To our knowledge, this study was the largest investigation of the effect of hemoglobinopathies on the Abbott Alinity c Hb A1c assay. Analytical performance varied depending on the specific hemoglobin variant trait when compared to the Bio-Rad Variant II Turbo 2.0 HPLC method.
在这项研究中,我们评估了血红蛋白(Hb)变体对 Abbott Alinity c 和 Bio-Rad Variant II Turbo 2.0 HPLC Hb A1c 分析的影响。

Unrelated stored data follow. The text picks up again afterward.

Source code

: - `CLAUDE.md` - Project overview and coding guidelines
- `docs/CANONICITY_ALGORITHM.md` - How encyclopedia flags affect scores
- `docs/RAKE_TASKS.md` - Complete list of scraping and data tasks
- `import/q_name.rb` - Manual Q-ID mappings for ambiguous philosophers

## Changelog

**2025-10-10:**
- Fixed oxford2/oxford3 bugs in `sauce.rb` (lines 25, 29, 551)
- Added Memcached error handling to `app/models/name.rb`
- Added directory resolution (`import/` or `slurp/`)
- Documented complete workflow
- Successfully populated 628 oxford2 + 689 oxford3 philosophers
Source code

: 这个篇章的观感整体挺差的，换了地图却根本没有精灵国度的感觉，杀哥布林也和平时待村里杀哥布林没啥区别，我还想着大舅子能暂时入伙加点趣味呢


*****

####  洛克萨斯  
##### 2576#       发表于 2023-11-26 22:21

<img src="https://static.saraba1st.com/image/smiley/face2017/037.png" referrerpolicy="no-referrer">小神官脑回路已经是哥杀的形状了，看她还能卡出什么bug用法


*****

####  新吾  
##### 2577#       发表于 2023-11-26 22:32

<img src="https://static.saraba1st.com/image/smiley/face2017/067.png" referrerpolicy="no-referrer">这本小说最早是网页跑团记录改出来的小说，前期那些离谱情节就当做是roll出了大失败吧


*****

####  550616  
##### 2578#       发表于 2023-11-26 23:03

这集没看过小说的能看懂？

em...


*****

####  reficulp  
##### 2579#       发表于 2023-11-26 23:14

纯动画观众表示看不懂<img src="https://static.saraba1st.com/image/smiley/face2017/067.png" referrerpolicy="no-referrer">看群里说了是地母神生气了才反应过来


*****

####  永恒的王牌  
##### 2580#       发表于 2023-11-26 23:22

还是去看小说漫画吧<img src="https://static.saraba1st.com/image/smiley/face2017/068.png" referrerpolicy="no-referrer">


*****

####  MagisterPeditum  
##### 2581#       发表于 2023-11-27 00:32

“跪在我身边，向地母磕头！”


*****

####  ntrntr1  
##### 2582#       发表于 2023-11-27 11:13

使用含有和不含有血红蛋白变体的剩余 EDTA 全血样本,比较 Abbott Alinity c Hb A1c(酶)分析与 Bio-Rad Variant II Turbo 2.0 HPLC 方法的分析性能。通过对对照品的分析确定分析精密度。通过在密苏里大学糖尿病诊断实验室(NGSP 二级参考实验室)使用 Tosoh G8 HPLC 仪器分析 40 个样本的分析来估计偏差。
两种方法的日间精密度均很好(<3%)。偏差符合 NGSP 标准,即与靶值的偏差为±5%。在无血红蛋白病的患者样本中,Alinity 和 Bio-Rad 方法之间的相关性良好(y = 1.028x - 0.38,估计标准误差(SEE)= 0.16,n = 36,平均偏差 = -0.22)。两种方法共评估了 700 个血红蛋白变体样本。在 700 个血红蛋白变体中,有 640/700 个在两种方法上都有结果:血红蛋白(Hb)S 特征(n = 452)、C 特征(n = 131)、D 特征(n = 23)、E 特征(n = 26),以及其他血红蛋白病的混合特征(n = 8),包括β地中海贫血、高血红蛋白 F、转输的 Hb SC、转输的 Hb SD 和转输的 Hb SS,或未知变体。方法之间的 640 个 Hb 变体有很好的一致性,平均差异范围为 -0.10 至+0.06,具体取决于变体,但变异性更大(SEE 0.25 至 0.39)。有 60 个样本没有配对结果。
据我们所知,这是对血红蛋白病对 Abbott Alinity c Hb A1c 分析影响的最大调查。与 Bio-Rad Variant II Turbo 2.0 HPLC 方法相比,分析性能因特定的血红蛋白变体特征而异。